There’s something happening here.

 

Rewind a month or so.  Steve Earle played at the 9:30Club in Washington, D.C. The place was sold out, and during his two-hour show Earle spoke forcefully about the evils of the privatization of prisons system in the United States.  After the show, he closed with the opening cut from his popular CD El Corazon, Christmas in Washington:

 

Come back Emma Goldman, rise up old Joe Hill,

the barricades are going up, they cannot break our will. 

Come back to us Malcolm X and Martin Luther King,

we’re marching into Selma as the bells of freedom ring. 

So come back Woody Guthrie, come back to us now,

tear your eyes from paradise and rise again somehow.

 

There’s something happening here.

 

For Labor Day 2000, the Canadian Labour Congress (CLC) launched a music festival and CD featuring the Toronto hip-hop artist Paula “Bomba” Gonzalez, who recorded the labor classic “Solidarity Forever,” but with new lyrics and a new beat: 

 

Yes we kick it on da real

Make it so the people feel

Inspiration

Driving all the nation

End exploitation.

**WHAT NEEDS TO BE DONE:**
In one to three sentences, explain how the Canadian Labour Congress's Labor Day 2000 version of "Solidarity Forever" in the page excerpt differs from the original labor classic.

**PROVIDED MATERIAL:**
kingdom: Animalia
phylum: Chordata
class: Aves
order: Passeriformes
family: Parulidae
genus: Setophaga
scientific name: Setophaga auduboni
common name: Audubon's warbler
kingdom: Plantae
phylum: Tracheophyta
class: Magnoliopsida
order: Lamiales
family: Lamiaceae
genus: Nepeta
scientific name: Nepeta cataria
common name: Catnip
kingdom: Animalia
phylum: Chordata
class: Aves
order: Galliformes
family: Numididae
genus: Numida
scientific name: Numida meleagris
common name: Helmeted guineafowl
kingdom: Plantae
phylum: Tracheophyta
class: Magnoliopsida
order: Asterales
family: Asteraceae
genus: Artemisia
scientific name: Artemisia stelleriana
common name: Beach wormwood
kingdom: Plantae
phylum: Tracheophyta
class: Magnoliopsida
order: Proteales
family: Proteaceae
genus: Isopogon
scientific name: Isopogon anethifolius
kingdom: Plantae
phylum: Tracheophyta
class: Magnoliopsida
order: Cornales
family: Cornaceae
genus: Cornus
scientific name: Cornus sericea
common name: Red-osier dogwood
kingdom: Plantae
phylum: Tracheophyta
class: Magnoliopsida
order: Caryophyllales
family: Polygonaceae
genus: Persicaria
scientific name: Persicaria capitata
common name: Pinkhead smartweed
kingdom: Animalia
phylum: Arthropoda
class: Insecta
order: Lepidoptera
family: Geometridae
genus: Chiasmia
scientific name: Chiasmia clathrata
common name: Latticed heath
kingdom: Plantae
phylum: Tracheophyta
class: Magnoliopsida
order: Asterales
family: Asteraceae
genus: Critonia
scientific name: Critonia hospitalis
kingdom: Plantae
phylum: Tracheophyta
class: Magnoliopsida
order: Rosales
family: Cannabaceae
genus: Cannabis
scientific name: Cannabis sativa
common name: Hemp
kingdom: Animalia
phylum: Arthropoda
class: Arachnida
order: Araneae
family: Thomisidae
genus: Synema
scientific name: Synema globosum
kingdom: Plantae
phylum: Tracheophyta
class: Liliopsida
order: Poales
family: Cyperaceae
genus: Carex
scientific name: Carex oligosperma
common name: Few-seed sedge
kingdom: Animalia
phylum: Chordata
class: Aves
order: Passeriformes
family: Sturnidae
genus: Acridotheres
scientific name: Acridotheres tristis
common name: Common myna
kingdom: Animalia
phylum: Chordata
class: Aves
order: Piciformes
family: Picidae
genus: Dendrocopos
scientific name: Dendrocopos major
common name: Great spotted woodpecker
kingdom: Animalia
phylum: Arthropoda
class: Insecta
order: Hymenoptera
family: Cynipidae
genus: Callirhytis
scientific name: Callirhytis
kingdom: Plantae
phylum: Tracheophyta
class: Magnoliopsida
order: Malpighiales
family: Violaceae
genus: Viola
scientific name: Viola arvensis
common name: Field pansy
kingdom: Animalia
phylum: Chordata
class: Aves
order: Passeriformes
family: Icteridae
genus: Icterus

**TASK RESPONSE:**
The song was recorded by Toronto hip-hop artist Paula "Bomba" Gonzalez with new lyrics and a new beat. The new lyrics include lines such as "Yes we kick it on da real" and "End exploitation."